Теперь я – убеждённый калифорниец, и никуда больше не перееду, хотя мне по-прежнему кажется, что, по контрасту с Нью-Йорком, жить в Калифорнии хорошо, но посещать её неинтересно. Краткое пребывание в Лос-Анджелесе даже наблюдательному визитёру принесёт скромные впечатления. Вообще, всё тут смахивает на разбавленную Ривьеру, только в большем масштабе. Бензоколонки куда внушительнее пальм, а здешние обитатели, чистенькие и крупные, выглядят так, словно они всю жизнь только тем и занимались, что ели здоровую пищу, пили фруктовые соки и загорали, катаясь в своих открытых кабриолетах. Погода настолько однообразно хороша, что никогда не становится темой для разговора. Расстояния такие большие, что никто в Лос-Анджелесе никогда не «заскакивает» в гости к друзьям, которые обычно живут не ближе, чем в десяти милях. Ночная жизнь ничем особым не выделяется – в Нью-Йорке и Чикаго можно увидеть всё то же самое, только получше. Наконец, те, кто работает на студиях или в офисах, ложатся спать в десять вечера, а встают в половину седьмого или в семь, так что, всем прочим остаётся только бухать или смотреть кино, да и то, если есть машина. А без машины тут вообще делать нечего116.

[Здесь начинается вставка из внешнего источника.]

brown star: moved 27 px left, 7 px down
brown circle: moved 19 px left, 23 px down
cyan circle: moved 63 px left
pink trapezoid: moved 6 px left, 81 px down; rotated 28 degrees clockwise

Прочие города, если и не поражали, как Нью-Йорк, размерами, и не привлекали, как Лос-Анджелес, звёздностью и климатом, в большинстве своём тоже производили вполне благоприятное впечатление – многие русские музыканты гастролировали по Штатам, и в их распоряжении был богатый материал для сравнения.
Немало путевых впечатлений и наблюдений можно обнаружить в дневниках Прокофьева. В Сан-Франциско композитор писал: «Окрестности очень красивы, а благоустройство, довольство и богатство (всех классов общества) так и улыбается со всех сторон»117. Опять же, Нью-Йорк, самый впечатляющий из городов, часто напрашивался в сравнение со своими «младшими» собратьями: «Хотя Сан-Франциско не Нью-Йорк и не Чикаго, но всё же он поражал своим оживлением, благоустройством и, главное, удивительным богатством: магазины ломятся от превосходных вещей и, очевидно, доллары текут рекой»118. Уступал Нью-Йорку и Чикаго, город, занимавший не последнее место в творческой карьере музыканта: «Сам город разбит на правильные квадратики, застроенные небольшими домами, которые совсем не так импонируют, как большие домины Нью-Йорка. Только центральная часть города – Michigan Avenue – великолепна»119. «Я ожидал от Чикаго ошеломляющего движения. Оно и было, но город мне показался каким-то тесным, да и некрасивых, закопчённых домов было немало. Я гулял мимо ослепительных магазинов, но мои доллары кончились и магазины были для меня безопасны…»120 «Вообще, дым и туман – эмблемы этого города. Avenue по берегу озера [Мичиган] очень хороша, магазины роскошны, но сам город тесен и прокопчён»121, – добавлял композитор.
Подобные Чикаго промышленные города вообще не вызывали большого энтузиазма у Прокофьева: «В одиннадцать часов дня Буффало, город Буйвола. Большой, грязный и скучный для глаза»122. «Утром Pittsburg, царство дыма и копоти, как принято говорить…»123 А вот города поменьше, и не такие суетливые, гораздо лучше подходили вкусам музыканта: «Вашингтон мне чрезвычайно понравился, это один из лучших американских городов: просторный, спокойный, зелёный»124 (близкий друг Прокофьева Дукельский называл Вашингтон «маленьким Парижем с южным акцентом»125). «Cleveland такой же хороший американский город, как и все американские города»126, – подытоживал Прокофьев.